[begin RECORDS]
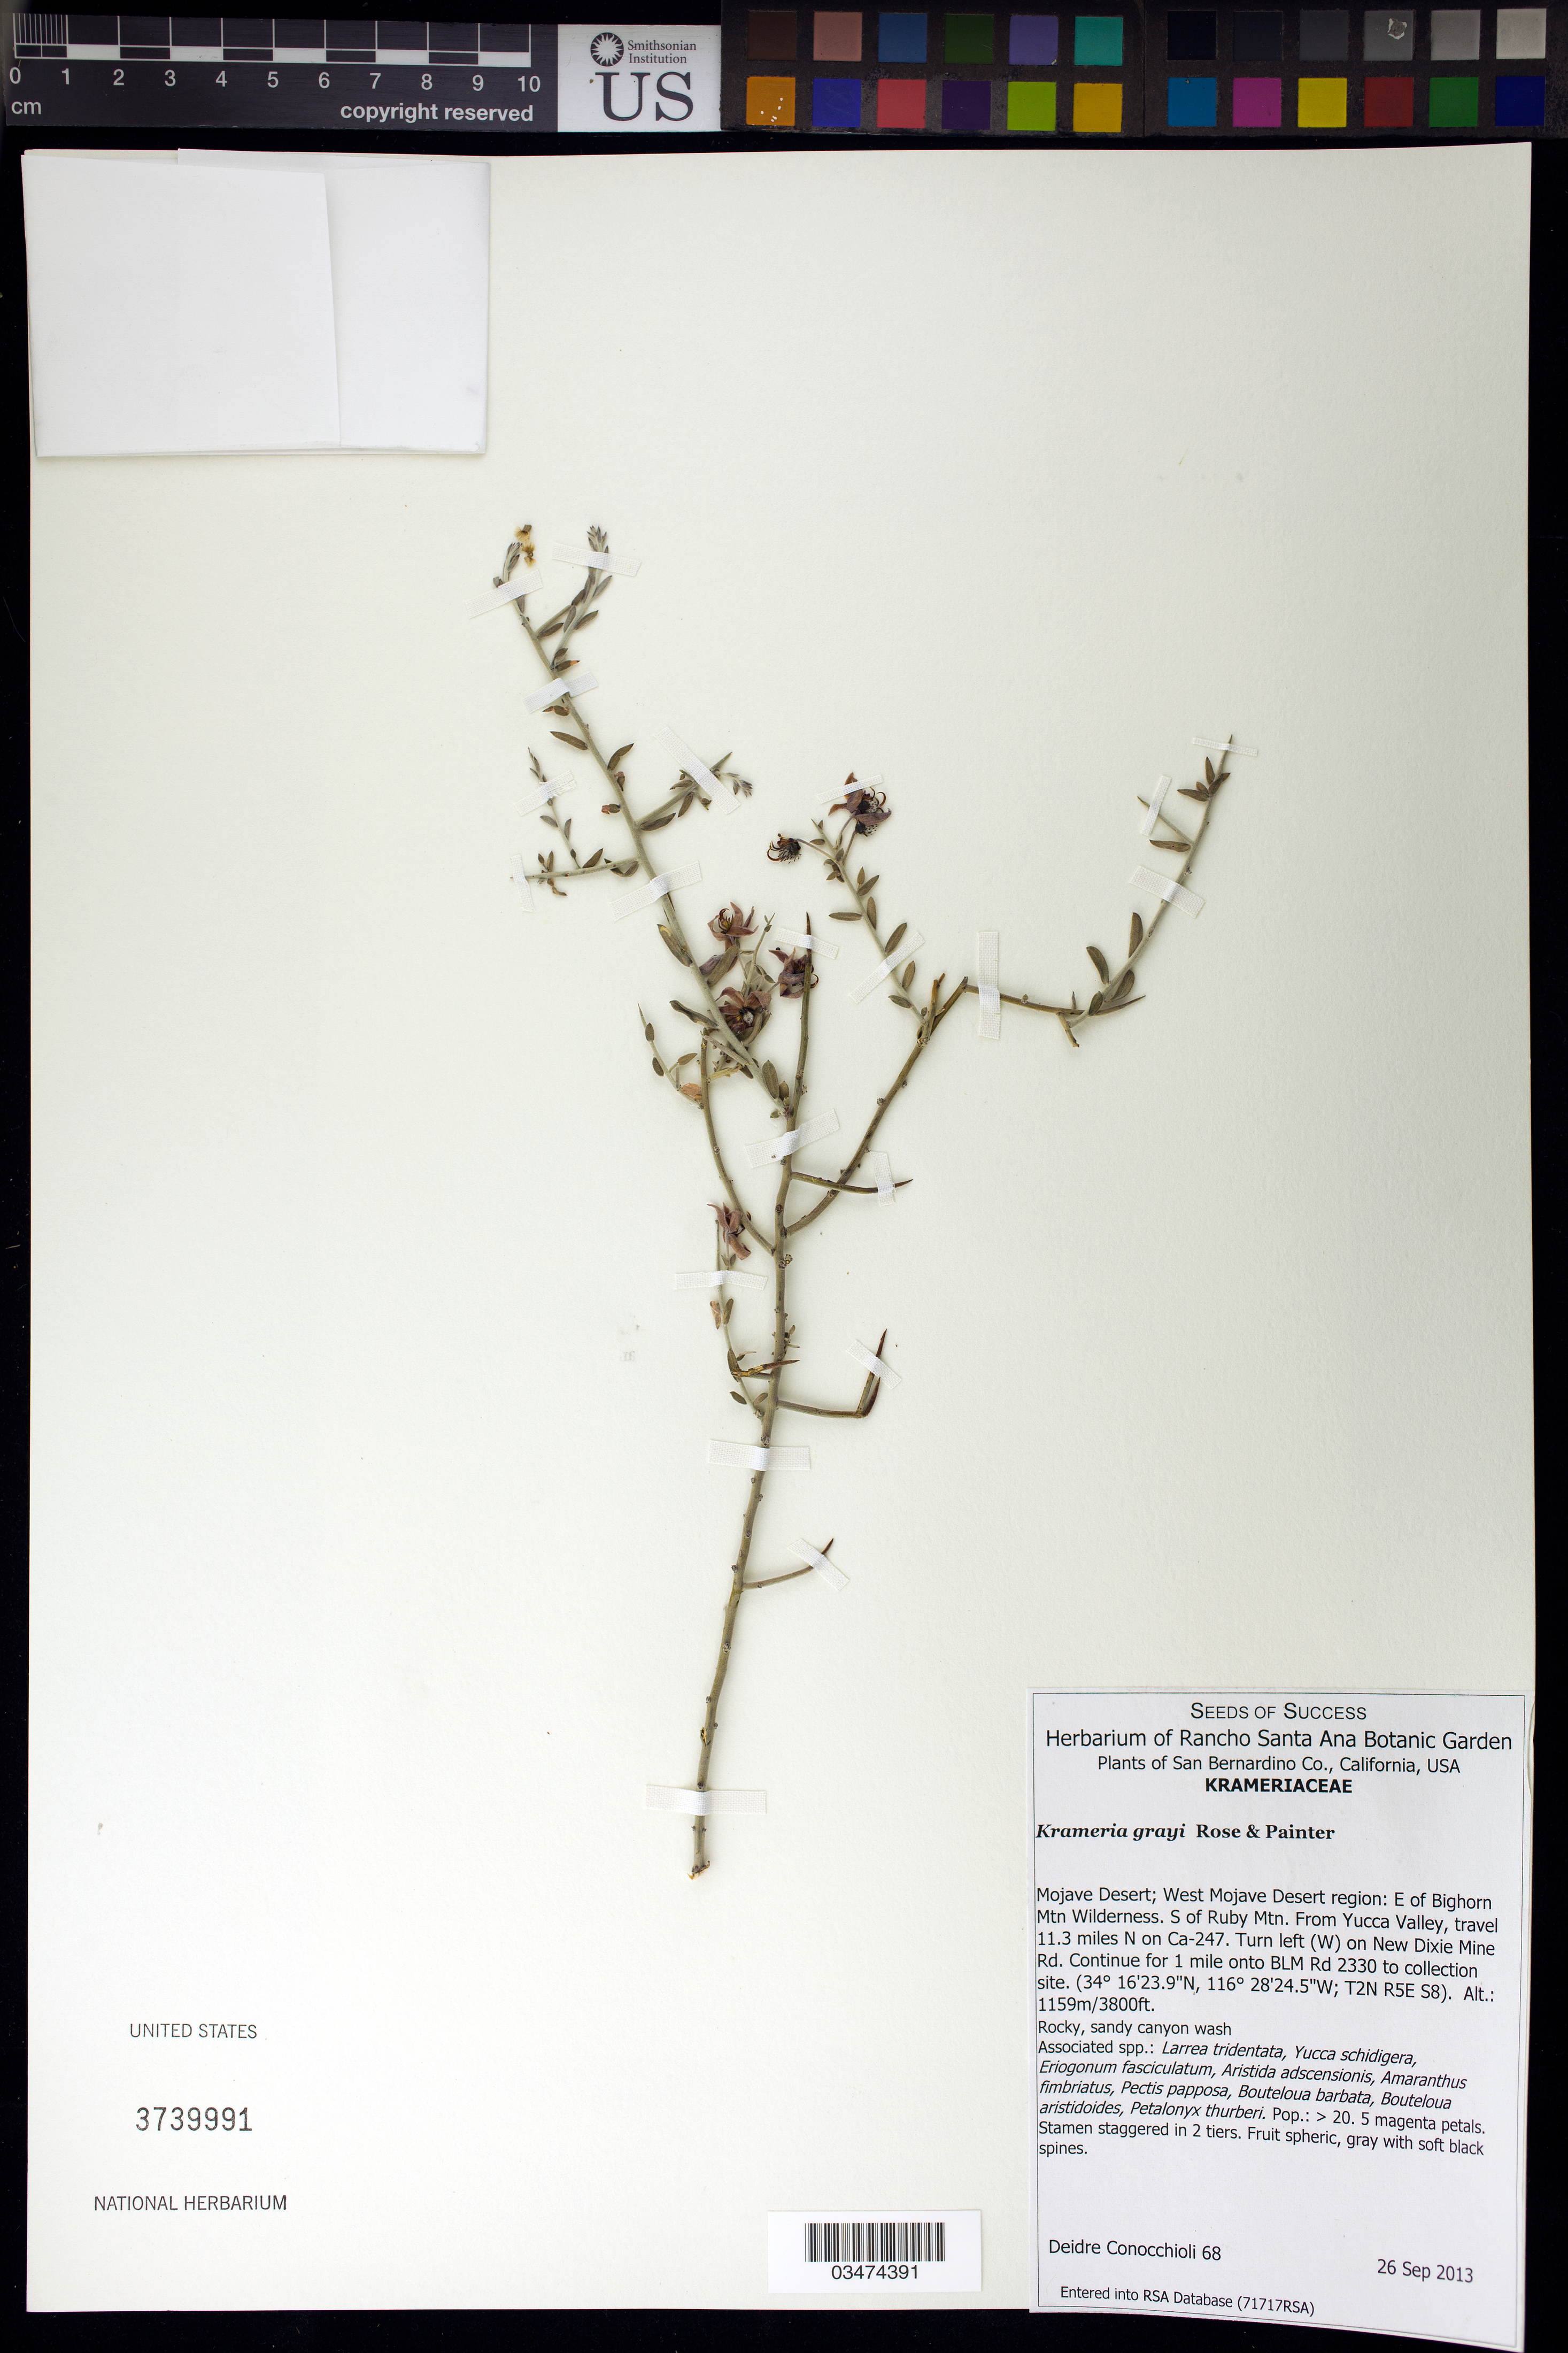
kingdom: Plantae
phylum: Tracheophyta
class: Magnoliopsida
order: Zygophyllales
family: Krameriaceae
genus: Krameria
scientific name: Krameria grayi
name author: Rose & J.H. Painter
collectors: D. Conocchioli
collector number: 68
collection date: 2013-09-26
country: United States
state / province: California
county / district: San Bernardino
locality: West Mojave Desert region: E of Bighorn Mtn Wilderness, S of Ruby Mtn. From Yucca Valley 11.3 mi. N on CA-247, turl left (W) on New Dixie Mine Rd. for 1 mi. onto BLM Rd 2330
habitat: Rocky, sandy canyon wash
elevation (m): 1159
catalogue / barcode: US 3739991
[end RECORDS]
Copy every line of the records above word for word, leaving out the pictures.

*FINISHED TASK:*
kingdom: Plantae
phylum: Tracheophyta
class: Magnoliopsida
order: Zygophyllales
family: Krameriaceae
genus: Krameria
scientific name: Krameria grayi
name author: Rose & J.H. Painter
collectors: D. Conocchioli
collector number: 68
collection date: 2013-09-26
country: United States
state / province: California
county / district: San Bernardino
locality: West Mojave Desert region: E of Bighorn Mtn Wilderness, S of Ruby Mtn. From Yucca Valley 11.3 mi. N on CA-247, turl left (W) on New Dixie Mine Rd. for 1 mi. onto BLM Rd 2330
habitat: Rocky, sandy canyon wash
elevation (m): 1159
catalogue / barcode: US 3739991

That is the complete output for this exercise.